Yale University School of Medicine, New Haven, CT 06520, USA.
Dev Biol. 2010 Aug 15;344(2):1011-25. doi: 10.1016/j.ydbio.2010.06.022. Epub 2010 Jun 23.
Proliferating germ cells in Caenorhabditiselegans provide a useful model system for deciphering fundamental mechanisms underlying the balance between proliferation and differentiation. Using gene expression profiling, we identified approximately 200 genes upregulated in the proliferating germ cells of C. elegans. Functional characterization using RNA-mediated interference demonstrated that over forty of these factors are required for normal germline proliferation and development. Detailed analysis of two of these factors defined an important regulatory relationship controlling germ cell proliferation. We established that the kinase VRK-1 is required for normal germ cell proliferation, and that it acts in part to regulate CEP-1(p53) activity. Loss of cep-1 significantly rescued the proliferation defects of vrk-1 mutants. We suggest that VRK-1 prevents CEP-1 from triggering an inappropriate cell cycle arrest, thereby promoting germ cell proliferation. This finding reveals a previously unsuspected mechanism for negative regulation of p53 activity in germ cells to control proliferation.

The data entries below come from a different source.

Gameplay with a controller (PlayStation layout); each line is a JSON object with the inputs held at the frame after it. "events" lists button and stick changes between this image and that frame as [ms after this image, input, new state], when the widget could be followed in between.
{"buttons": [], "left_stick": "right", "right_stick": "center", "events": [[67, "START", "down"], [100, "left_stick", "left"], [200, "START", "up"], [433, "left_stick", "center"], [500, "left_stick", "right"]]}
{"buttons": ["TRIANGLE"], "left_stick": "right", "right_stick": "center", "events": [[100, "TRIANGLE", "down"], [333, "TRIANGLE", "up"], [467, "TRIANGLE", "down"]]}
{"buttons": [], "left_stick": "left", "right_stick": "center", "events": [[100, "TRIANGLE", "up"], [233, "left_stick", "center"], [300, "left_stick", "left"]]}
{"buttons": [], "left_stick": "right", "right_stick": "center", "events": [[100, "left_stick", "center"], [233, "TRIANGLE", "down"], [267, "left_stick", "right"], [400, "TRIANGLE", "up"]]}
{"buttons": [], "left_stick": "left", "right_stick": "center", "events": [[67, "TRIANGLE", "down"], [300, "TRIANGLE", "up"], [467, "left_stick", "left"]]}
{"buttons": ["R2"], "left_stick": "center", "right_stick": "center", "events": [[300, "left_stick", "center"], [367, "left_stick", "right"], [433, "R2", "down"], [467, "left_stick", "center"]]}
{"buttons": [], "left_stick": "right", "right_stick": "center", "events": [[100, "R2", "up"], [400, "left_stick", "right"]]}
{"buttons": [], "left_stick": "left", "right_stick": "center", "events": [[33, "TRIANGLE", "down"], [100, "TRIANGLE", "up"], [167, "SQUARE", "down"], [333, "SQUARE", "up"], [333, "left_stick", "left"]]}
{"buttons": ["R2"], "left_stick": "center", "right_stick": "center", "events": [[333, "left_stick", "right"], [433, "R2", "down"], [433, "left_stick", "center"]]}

秀丽隐杆线虫中增殖的生殖细胞为解析增殖和分化之间平衡的基本机制提供了一个有用的模型系统。我们通过基因表达谱分析,鉴定出大约 200 个在 C. elegans 增殖的生殖细胞中上调的基因。使用 RNA 介导的干扰进行功能表征表明,其中四十多个因素对于正常的生殖系增殖和发育是必需的。对其中两个因素的详细分析定义了控制生殖细胞增殖的一个重要调节关系。我们确定激酶 VRK-1 是正常生殖细胞增殖所必需的,并且它部分起作用来调节 CEP-1(p53)活性。cep-1 的缺失显著挽救了 vrk-1 突变体的增殖缺陷。我们认为 VRK-1 防止 CEP-1 引发不适当的细胞周期停滞,从而促进生殖细胞增殖。这一发现揭示了一种以前未被察觉的机制,用于负调控生殖细胞中 p53 活性以控制增殖。